Lantern's Director, Ryan Tym, discusses the rebranding of two neighbourhoods in two major cities with Communicate magazine.
Following a number of recent placemaking projects of our own and hot on the heels of our work for Newington being shortlisted in the 'Best Place or Nation Brand' category at the Transform Awards, Lantern spoke to Amy Sandys from Communicate magazine about the rebranding of King's Cross, by London agency SomeOne and Union Square, by C&G Partners. Read an abridged version of the article below.
Written by Amy Sandys
Read the full feature in Communicate magazine
For the transport hub-cum-entertainment centre of King’s Cross, London, and the bustling, neighbourhood-oriented Union Square, in New York City, updated brand imagery and rejuvenated area design coincide with the establishment of a new sense of identity. Both places are well-known, developing over decades to offer more than just good coffee, but each was liable to be overshadowed in favour of newer, more modern developments in their respective cities.
Both King's Cross and Union Square denote important points in London and New York history; an intriguing mix of character, heritage and community mean King’s Cross and Union Square are spatially, economically and socially primed for change. Recent intervention by urban development agencies imbues each place with a renewed urgency, firmly rooting each area in its historic sense of place while forming a future-facing identity enduring enough to ensure success.
For King’s Cross, ‘ghost signs’ and the area’s industrial history are highlighted; for Union Square, it is the concept of partnership which filters through each facet of its identity. London and New York have always been linked by a common sense of identity and purpose.

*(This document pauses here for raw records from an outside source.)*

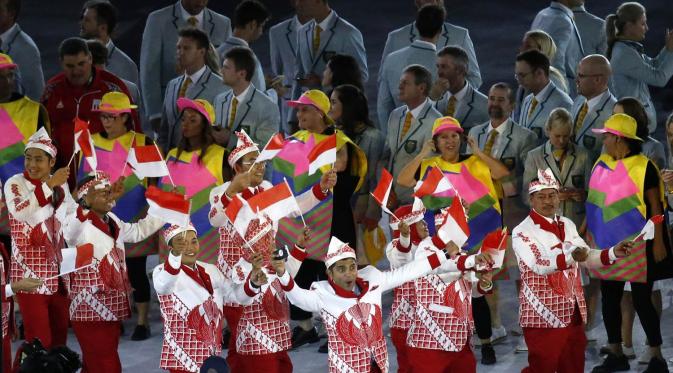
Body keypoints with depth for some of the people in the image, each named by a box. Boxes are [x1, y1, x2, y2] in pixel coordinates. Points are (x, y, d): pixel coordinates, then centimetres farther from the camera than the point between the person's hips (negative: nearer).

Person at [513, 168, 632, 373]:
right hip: (543, 315, -7)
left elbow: (587, 256, 13)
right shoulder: (522, 232, -11)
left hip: (573, 312, 7)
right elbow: (538, 265, -25)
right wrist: (570, 257, -40)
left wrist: (613, 252, -4)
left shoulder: (567, 225, 12)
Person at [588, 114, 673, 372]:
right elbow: (594, 200, 12)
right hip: (609, 245, 6)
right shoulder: (602, 165, 5)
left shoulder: (643, 167, -13)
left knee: (641, 299, -4)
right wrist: (586, 230, 9)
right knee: (609, 297, 9)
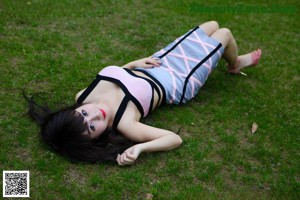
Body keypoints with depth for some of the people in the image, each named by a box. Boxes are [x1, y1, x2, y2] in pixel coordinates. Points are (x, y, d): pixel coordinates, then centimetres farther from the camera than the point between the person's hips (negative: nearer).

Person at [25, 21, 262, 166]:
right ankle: (236, 64, 47)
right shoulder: (124, 124, -40)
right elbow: (176, 138, -35)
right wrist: (139, 147, -49)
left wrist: (135, 63, -12)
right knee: (224, 33, 8)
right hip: (175, 84, -5)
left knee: (213, 24, 21)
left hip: (153, 67, 5)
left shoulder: (82, 97, -23)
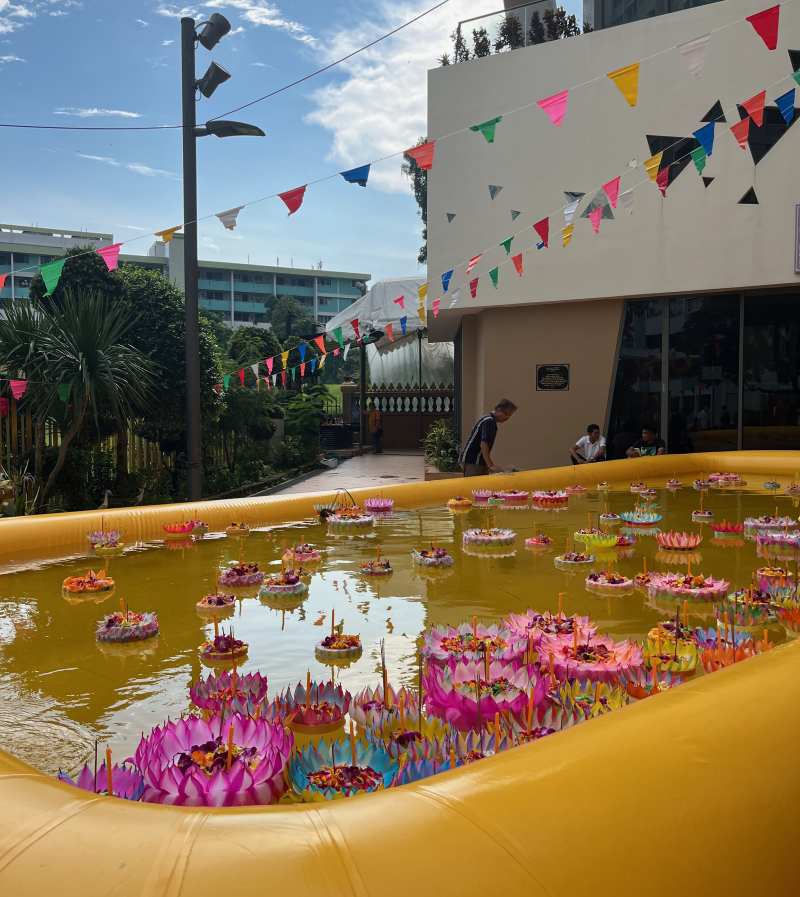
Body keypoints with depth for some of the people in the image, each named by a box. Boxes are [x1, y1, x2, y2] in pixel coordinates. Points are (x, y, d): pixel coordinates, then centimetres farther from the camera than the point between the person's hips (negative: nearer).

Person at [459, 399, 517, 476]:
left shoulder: (491, 421, 15)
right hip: (471, 461, -10)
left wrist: (491, 464, 19)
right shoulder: (489, 421, -15)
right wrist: (491, 466, -26)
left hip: (479, 461, 10)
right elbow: (483, 444, -24)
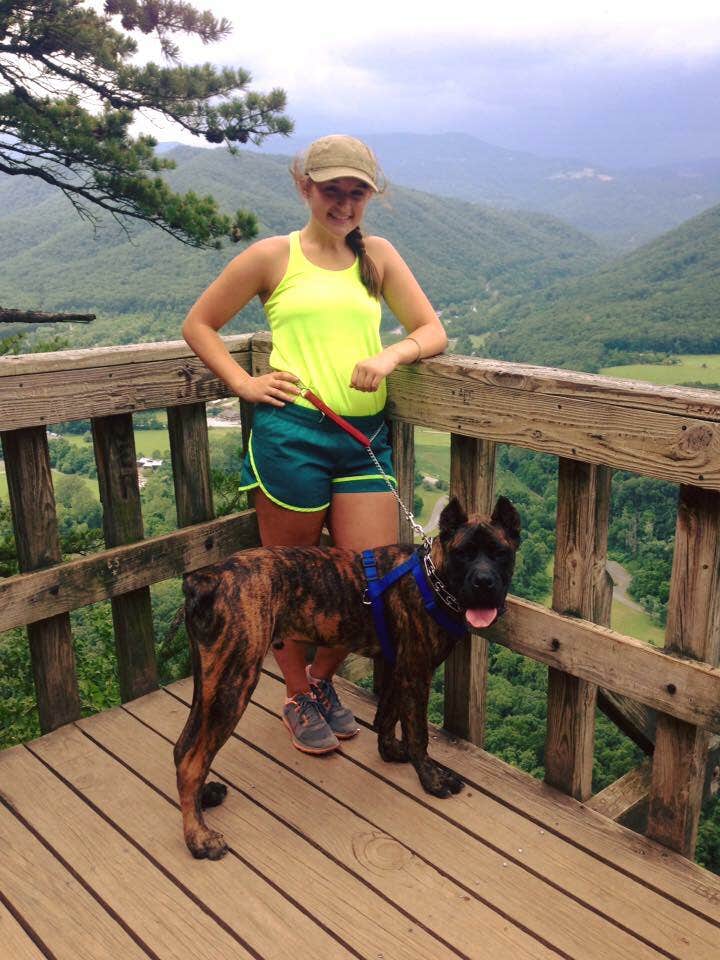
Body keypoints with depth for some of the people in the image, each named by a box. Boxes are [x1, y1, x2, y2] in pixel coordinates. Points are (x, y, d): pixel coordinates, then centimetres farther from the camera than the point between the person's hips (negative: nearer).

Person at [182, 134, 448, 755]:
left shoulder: (378, 256, 14)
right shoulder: (273, 256, 4)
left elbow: (433, 331, 10)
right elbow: (199, 324, 9)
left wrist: (391, 355, -10)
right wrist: (244, 383, -3)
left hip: (365, 440, 4)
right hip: (292, 435, -3)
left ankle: (323, 678, 33)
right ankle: (298, 699, 33)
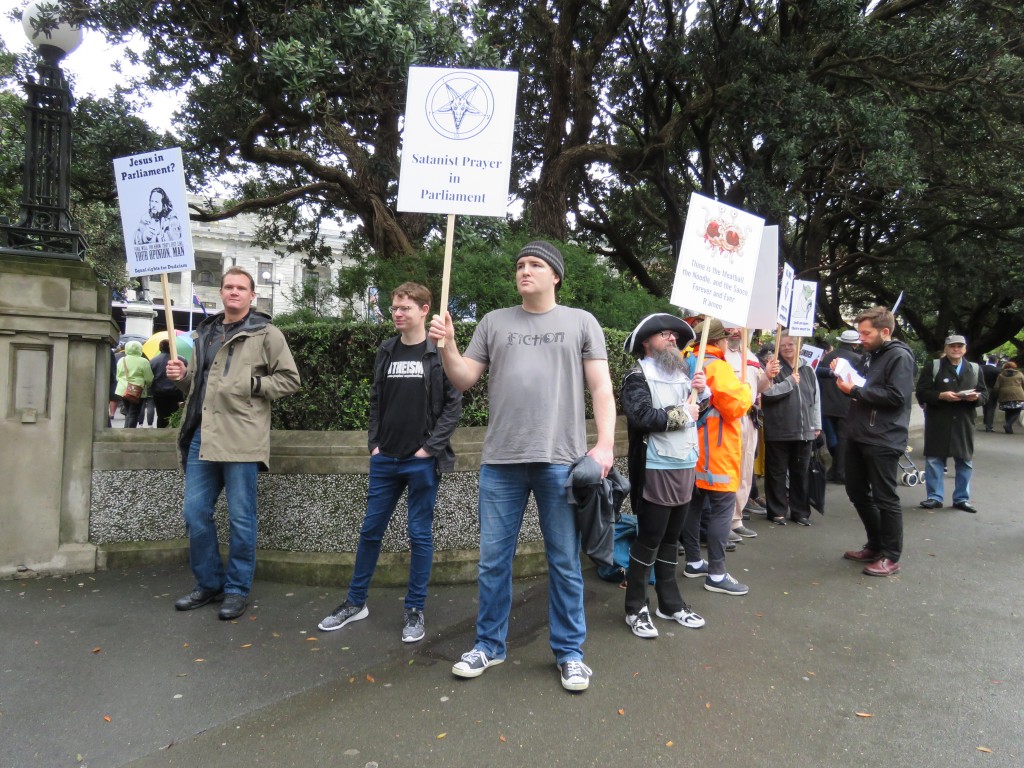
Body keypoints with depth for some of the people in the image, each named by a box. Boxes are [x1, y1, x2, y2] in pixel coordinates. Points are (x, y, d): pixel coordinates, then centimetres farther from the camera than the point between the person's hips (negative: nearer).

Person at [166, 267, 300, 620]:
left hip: (241, 438, -6)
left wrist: (253, 384, -13)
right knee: (195, 514, 10)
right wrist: (182, 375, 7)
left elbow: (290, 379, -3)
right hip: (202, 435, 6)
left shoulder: (266, 334, 0)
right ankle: (208, 583, 26)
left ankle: (237, 589, 16)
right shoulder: (206, 332, 19)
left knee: (241, 518, 2)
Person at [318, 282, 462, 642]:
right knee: (370, 530, 12)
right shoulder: (386, 352, 9)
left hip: (422, 461, -4)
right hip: (385, 460, 5)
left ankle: (415, 610, 19)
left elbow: (453, 404, -8)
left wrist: (431, 447, -12)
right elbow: (376, 402, 13)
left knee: (420, 534, 5)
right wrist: (374, 443, 4)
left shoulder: (440, 352, -5)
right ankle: (355, 602, 27)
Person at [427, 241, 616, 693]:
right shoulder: (494, 322, 12)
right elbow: (464, 381, 10)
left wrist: (605, 443, -9)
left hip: (561, 460, -2)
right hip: (500, 461, 2)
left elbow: (601, 388, 2)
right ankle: (489, 645, 26)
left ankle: (569, 652, 22)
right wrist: (447, 345, -7)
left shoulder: (581, 322, 7)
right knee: (493, 560, 9)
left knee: (564, 562, 7)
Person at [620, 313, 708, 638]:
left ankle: (670, 602, 28)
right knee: (648, 539, -1)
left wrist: (702, 393, -1)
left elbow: (700, 413, 18)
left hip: (685, 466, 7)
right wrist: (682, 413, -14)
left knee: (671, 537, 16)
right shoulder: (638, 376, -9)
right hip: (655, 469, -7)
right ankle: (636, 608, 12)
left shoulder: (682, 373, 15)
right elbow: (642, 417, -25)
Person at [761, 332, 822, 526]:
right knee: (777, 472, 2)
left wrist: (817, 425, 11)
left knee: (800, 473, 11)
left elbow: (816, 398, 14)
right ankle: (777, 511, 11)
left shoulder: (808, 370, 13)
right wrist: (790, 382, -15)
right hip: (778, 431, -4)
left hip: (804, 430, 4)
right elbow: (766, 393, -15)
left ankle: (800, 512, 20)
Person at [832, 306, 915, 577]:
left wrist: (855, 390, -20)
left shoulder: (900, 357, -10)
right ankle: (875, 545, 30)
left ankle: (890, 557, 10)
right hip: (857, 436, 9)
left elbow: (896, 396, -21)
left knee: (885, 498, -2)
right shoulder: (868, 355, 16)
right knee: (857, 492, 15)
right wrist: (844, 375, 2)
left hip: (882, 441, -9)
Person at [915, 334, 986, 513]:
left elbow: (984, 394, 10)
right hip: (938, 422, -3)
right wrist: (941, 396, -20)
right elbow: (922, 392, -5)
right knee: (934, 459, 0)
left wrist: (976, 397, -12)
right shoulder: (932, 367, 2)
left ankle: (962, 498, 19)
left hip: (964, 423, 3)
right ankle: (934, 497, 9)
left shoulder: (975, 369, 12)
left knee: (965, 461, 8)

By identifying each place’s distinctiveness, their value endures.
Opinion by Ryan Tym, Director, Lantern
"Despite representing iconic areas in two of the world’s best-known cities, the brand identities of King’s Cross and Union Square couldn’t feel more different. On the surface, SomeOne’s King’s Cross identity system has the feel of a polished, developer-led project, while Union Square’s identity feels like a neighbourhood, resident-led initiative. In both cases, that’s probably the point. Place branding can live or die through authenticity, so it’s crucial that the vision the identity promises is matched by the in-person reality.
"Despite representing iconic areas in two of the world’s best-known cities, the brand identities of King’s Cross and Union Square couldn’t feel more different"

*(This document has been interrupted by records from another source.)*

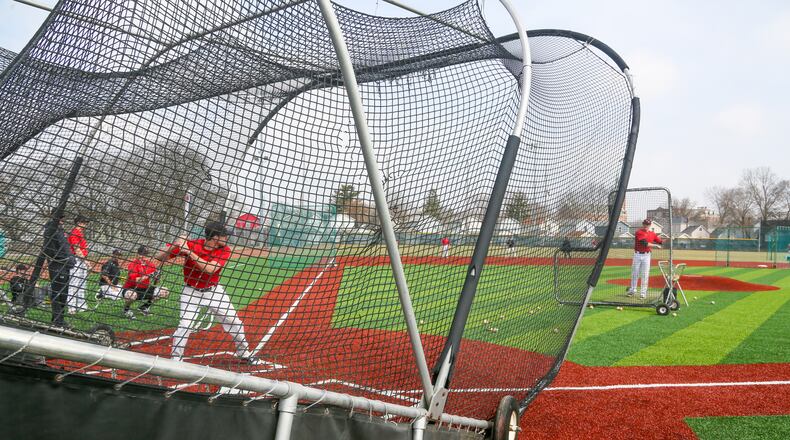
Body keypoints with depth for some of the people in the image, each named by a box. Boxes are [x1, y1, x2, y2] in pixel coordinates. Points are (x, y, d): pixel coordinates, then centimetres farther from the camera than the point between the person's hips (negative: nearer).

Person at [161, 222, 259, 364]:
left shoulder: (225, 250, -13)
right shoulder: (190, 244, -18)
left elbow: (210, 269, -29)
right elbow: (160, 257, -15)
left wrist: (189, 252, -33)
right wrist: (174, 247, -36)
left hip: (214, 291, 3)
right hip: (191, 292, -2)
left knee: (234, 321, 6)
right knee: (185, 325, -13)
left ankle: (244, 353, 26)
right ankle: (175, 358, 7)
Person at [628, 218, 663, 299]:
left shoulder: (652, 234, 5)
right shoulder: (639, 232, -10)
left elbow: (661, 242, 7)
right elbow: (645, 243, -20)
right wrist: (655, 245, -13)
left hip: (646, 255, 2)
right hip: (637, 255, -2)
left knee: (645, 275, -1)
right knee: (634, 273, 9)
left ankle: (643, 293, 5)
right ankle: (632, 290, 23)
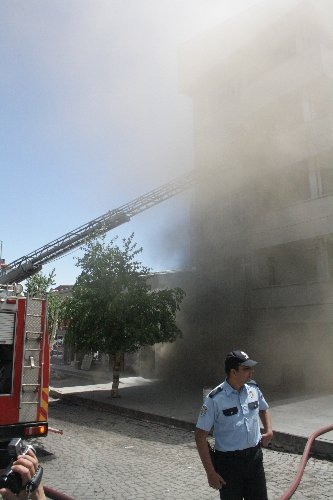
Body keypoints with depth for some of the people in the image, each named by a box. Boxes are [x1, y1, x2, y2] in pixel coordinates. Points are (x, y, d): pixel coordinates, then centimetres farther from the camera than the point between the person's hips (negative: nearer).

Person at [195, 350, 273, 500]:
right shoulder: (215, 399, -20)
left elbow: (263, 410, 19)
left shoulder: (253, 388, -3)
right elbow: (200, 436, -14)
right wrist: (210, 472, -15)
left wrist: (269, 430, 2)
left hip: (254, 457, 5)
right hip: (228, 461, -5)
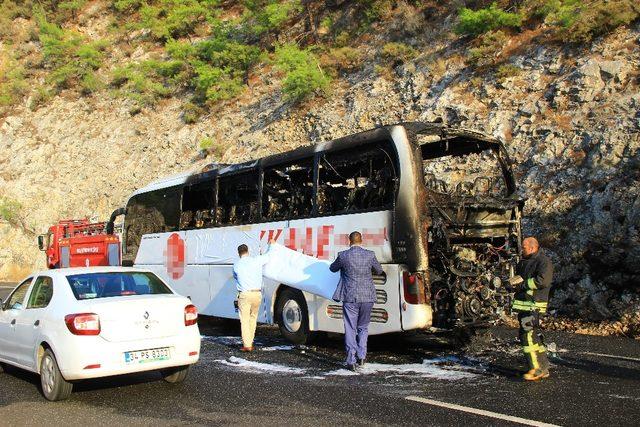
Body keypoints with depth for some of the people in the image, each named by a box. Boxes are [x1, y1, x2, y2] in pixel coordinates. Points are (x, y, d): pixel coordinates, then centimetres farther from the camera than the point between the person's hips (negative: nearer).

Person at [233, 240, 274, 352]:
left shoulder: (236, 265, 2)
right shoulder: (257, 260, 2)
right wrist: (271, 244, 35)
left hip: (244, 295, -2)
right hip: (257, 294, 2)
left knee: (245, 320, 1)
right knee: (253, 318, 16)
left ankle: (247, 345, -3)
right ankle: (250, 342, 21)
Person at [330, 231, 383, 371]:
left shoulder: (343, 255, -8)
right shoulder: (370, 255, -4)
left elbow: (333, 268, 11)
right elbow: (379, 271, 13)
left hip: (350, 298, -2)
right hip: (367, 297, 2)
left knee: (350, 329, 6)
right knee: (363, 328, 19)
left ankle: (351, 360, 5)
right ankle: (361, 357, 15)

– Ryan Tym, Director, Lantern
The KX monogram is the hero of the King’s Cross identity system, perfectly capturing the decade-long transformation of the London destination and reflecting a creative, cultural hub that’s dynamic and ever-changing. This is emphasised when the marque is deconstructed to form the supporting, graphic pattern. Colophon’s unique typeface is an intelligent nod to the area’s heritage and when headlines are paired with soft, pastel colours, the two create a premium look that reflects the ‘post-industrial chic’ SomeOne describes.

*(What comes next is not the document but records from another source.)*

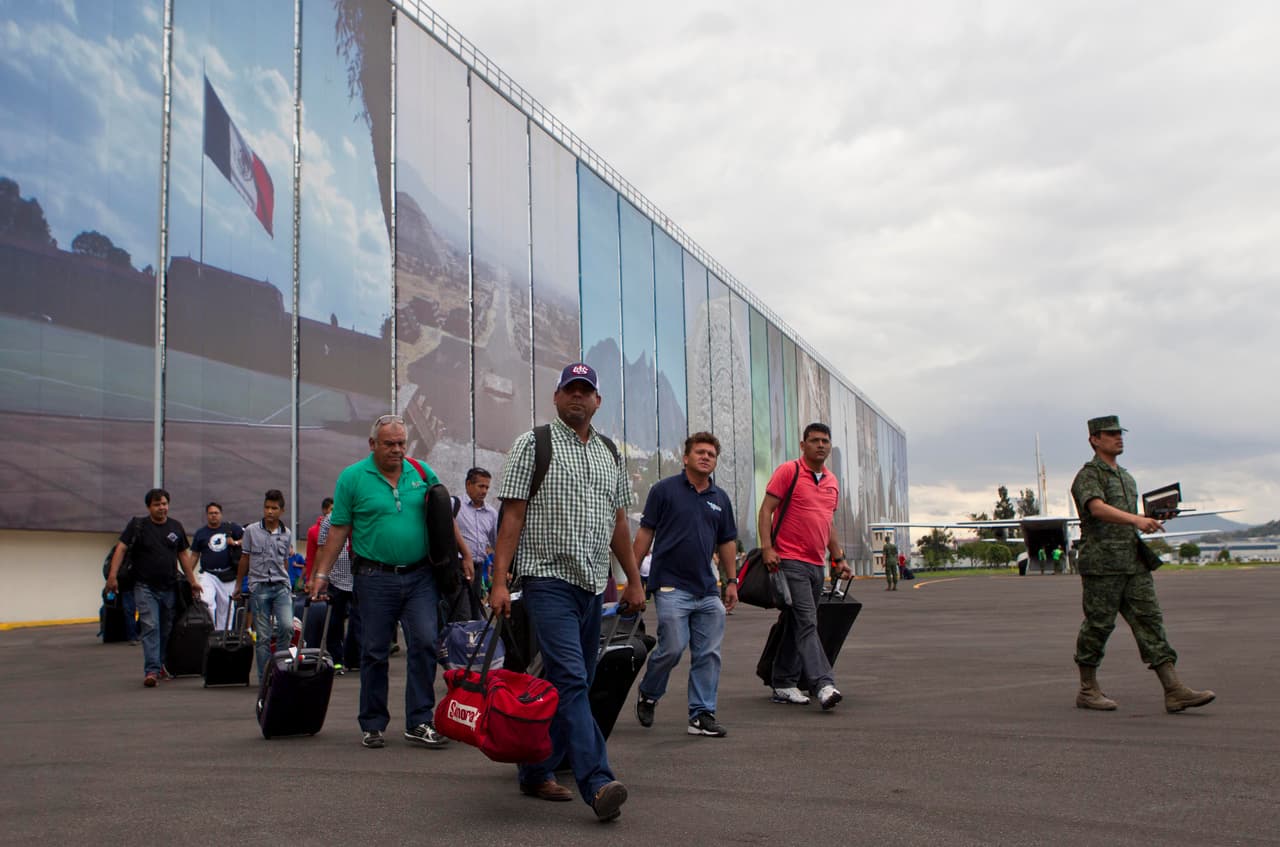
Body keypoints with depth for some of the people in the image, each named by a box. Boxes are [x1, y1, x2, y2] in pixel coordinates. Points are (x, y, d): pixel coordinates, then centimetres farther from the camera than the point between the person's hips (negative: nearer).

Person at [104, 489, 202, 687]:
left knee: (166, 630, 10)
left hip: (170, 588, 4)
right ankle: (151, 670, -15)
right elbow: (120, 548, -8)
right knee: (150, 627, -13)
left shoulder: (176, 527, 10)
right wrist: (112, 576, -19)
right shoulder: (137, 525, -1)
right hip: (145, 587, -4)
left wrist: (192, 581, 11)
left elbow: (183, 555, 15)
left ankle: (159, 664, 26)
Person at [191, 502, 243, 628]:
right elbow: (194, 555, 10)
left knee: (225, 606, 7)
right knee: (207, 601, -21)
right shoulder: (200, 533, 8)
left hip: (228, 575, 1)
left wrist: (235, 543, -9)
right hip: (208, 574, 0)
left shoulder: (231, 528, 6)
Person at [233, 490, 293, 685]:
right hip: (259, 587, -1)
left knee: (287, 626, -17)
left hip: (281, 586, 1)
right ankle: (265, 678, 10)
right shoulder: (251, 531, 4)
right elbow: (245, 559, 11)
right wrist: (238, 586, 14)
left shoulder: (287, 534, 7)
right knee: (262, 636, 1)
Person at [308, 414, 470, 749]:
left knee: (425, 643, -6)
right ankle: (372, 725, 19)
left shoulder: (422, 473, 7)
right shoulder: (352, 477, 0)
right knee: (374, 653, 6)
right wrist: (322, 573, -2)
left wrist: (464, 555, 10)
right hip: (375, 579, -2)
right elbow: (338, 530, 1)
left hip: (420, 576, 2)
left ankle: (419, 722, 3)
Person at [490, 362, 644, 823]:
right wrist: (499, 582, -13)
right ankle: (598, 783, -18)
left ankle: (535, 771, 22)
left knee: (570, 681, 9)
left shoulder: (609, 453, 16)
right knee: (570, 679, -15)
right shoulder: (532, 445, -1)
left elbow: (619, 522, 19)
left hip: (593, 584, 6)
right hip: (549, 578, -6)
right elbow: (512, 516, -6)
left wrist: (634, 580, 15)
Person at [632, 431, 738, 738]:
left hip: (707, 589, 5)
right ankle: (648, 695, 18)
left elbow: (726, 542, 19)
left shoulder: (720, 498, 13)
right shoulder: (665, 490, -1)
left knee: (708, 654, 3)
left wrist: (731, 581, 13)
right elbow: (645, 533, -1)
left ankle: (702, 715, 11)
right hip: (671, 586, -5)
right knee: (672, 648, -9)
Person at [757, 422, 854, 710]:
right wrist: (767, 548, -18)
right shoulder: (788, 471, -5)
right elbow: (766, 510, -8)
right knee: (806, 623, -14)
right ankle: (824, 685, -19)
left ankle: (783, 685, 18)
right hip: (790, 561, -7)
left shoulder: (832, 481, 17)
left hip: (816, 564, 8)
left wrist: (839, 558, 21)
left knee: (795, 626, 11)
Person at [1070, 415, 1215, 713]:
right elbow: (1097, 509, -24)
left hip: (1134, 562, 8)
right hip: (1101, 562, -7)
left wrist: (1154, 519, 12)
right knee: (1098, 625, -1)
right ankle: (1088, 691, 11)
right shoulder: (1088, 475, -6)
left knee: (1150, 620, 1)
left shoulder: (1125, 477, 21)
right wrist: (1136, 520, -37)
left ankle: (1174, 691, -2)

C&G Partners has undoubtedly focused on the people of Union Square. Photos of residents and visitors play a crucial role in showing the diversity and energy of the neighbourhood. Conversely, the logo seems to consciously avoid capturing that spirit, or any unique sense of place. Instead, the wordmark appears wholly functional, acting as a sign-off to communications or a lock-up device for events, partnerships and messaging.
The identity system comes alive through event sub-brands, such as ‘Summer in the Square’ and ‘Harvest in the Square’, where illustration begins to provide a sense of energy. As a brand for the community, Union Square hits the right tone, but as an outsider, it could do more to capture what makes the place so special".